The lender said recent months had seen a slowdown in the motor industry from the highs of recent years but the impact on the used car market, where S & U’s Advantage division operates, has been less marked.
All the same, the company considered it prudent to tighten its underwriting discipline, and this, in combination with a recent increase in competitive pressure, means that new loan arrangements in the year to date were down 7% year-on-year at 18,710, which is still the second highest number of loan arrangements in the company’s history “by a comfortable margin”.
Both Advantage's customer base and current net receivables continue to grow and, while at a slower rate than previously anticipated, they are both at record levels, S & U said.
The former now stands at 59,000 and the latter at £267mln. The quality of this book remains high, as evidenced by the year to date risk-adjusted yield against average monthly receivables of 25.0% against 25.4% in July, the company observed.
Year-to-date monthly collections are 18% up on last year at just under £115mln and the company is beginning to see signs of the improvement in new customer quality on which its underwriting policy is focussed.
In summary, the company believes its car loan arm is well placed to benefit from any pick-up in the used car market when consumer confidence returns.
Moving on to the property bridging finance arm, Aspen Bridging, the unit’s loan book has now reached £18mln of net receivables, double the level it was a year earlier.
The unit continues to maintain margins and maintain a good repayments profile.

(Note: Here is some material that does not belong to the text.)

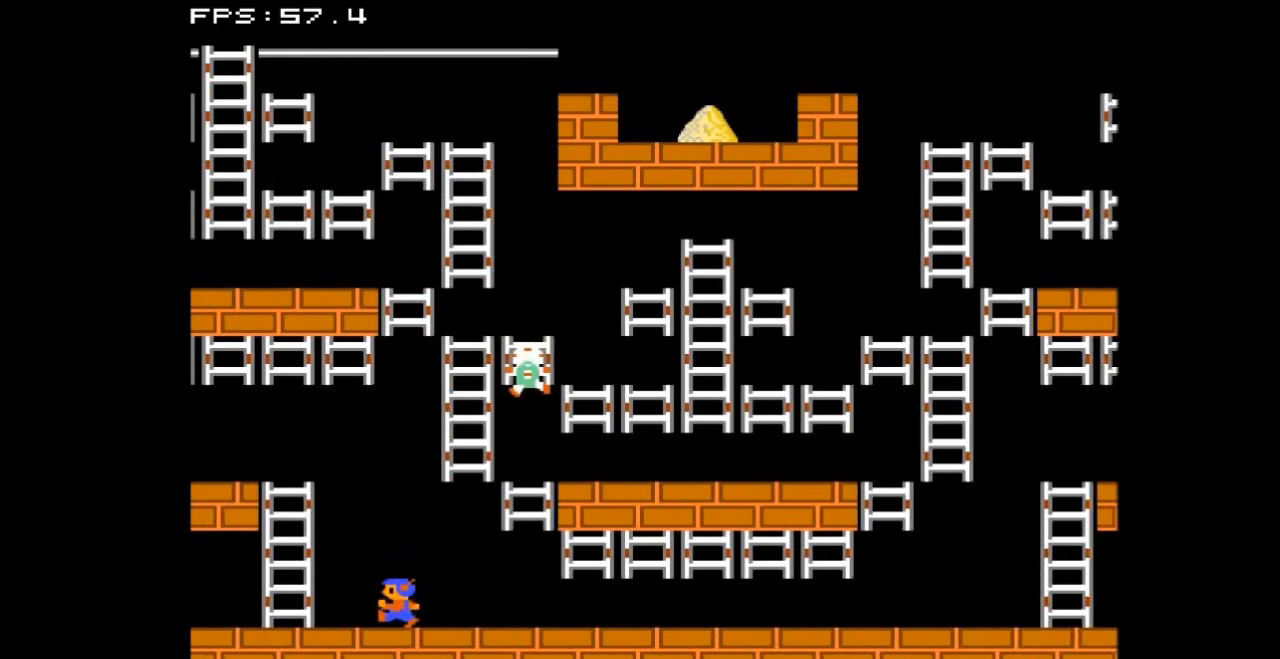
{"buttons": ["DPAD_UP"], "events": [[500, "DPAD_LEFT", "up"], [500, "DPAD_UP", "down"]]}
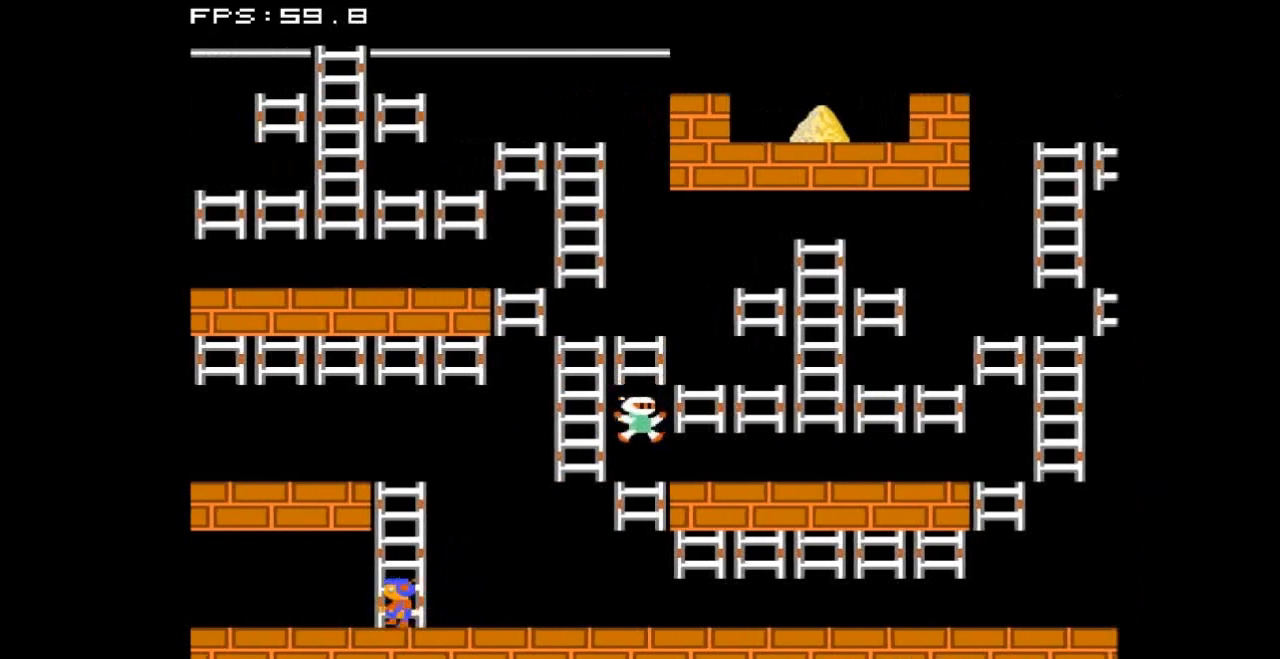
{"buttons": ["DPAD_UP"], "events": []}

"At a time of considerable political and economic uncertainty in the UK, I am pleased to say that S & U retains a very strong financial base, growing expertise and experience and a prudent business philosophy which will enable us to make the most of the opportunities presented by the motor and property markets as 2019 unfolds," said Anthony Coombs, the chairman of S & U.
"In a fast-changing world these enormous strengths underpin our ability to continue to provide steady, sustainable growth for our shareholders,” he added.
Peel Hunt picked up on a slower rate of growth, with net receivables up 1% since the half-year stage.
For fiscal 2019, the broker downgraded its profit before tax and earnings per share forecasts by 2% to £35mln and 236.5p respectively, putting it slightly below the consensus of £35.3mln and 236.8p.
For the followng year, the broker has cut its forecasts by 8% to £40.1mln and 274.7p.
“Whilst growth has not been as solid as previous periods, it is an output of more conservative underwriting, which is a sensible approach in the current economic environment,” the broker said, as it stuck with its ‘add’ recommendation and cut its price target to 2,650p.
S & U shares currently trade at 2,100p, down 50p on the day.
Shore Capital rates the shares a ‘hold’ and has a price target of 2,140p.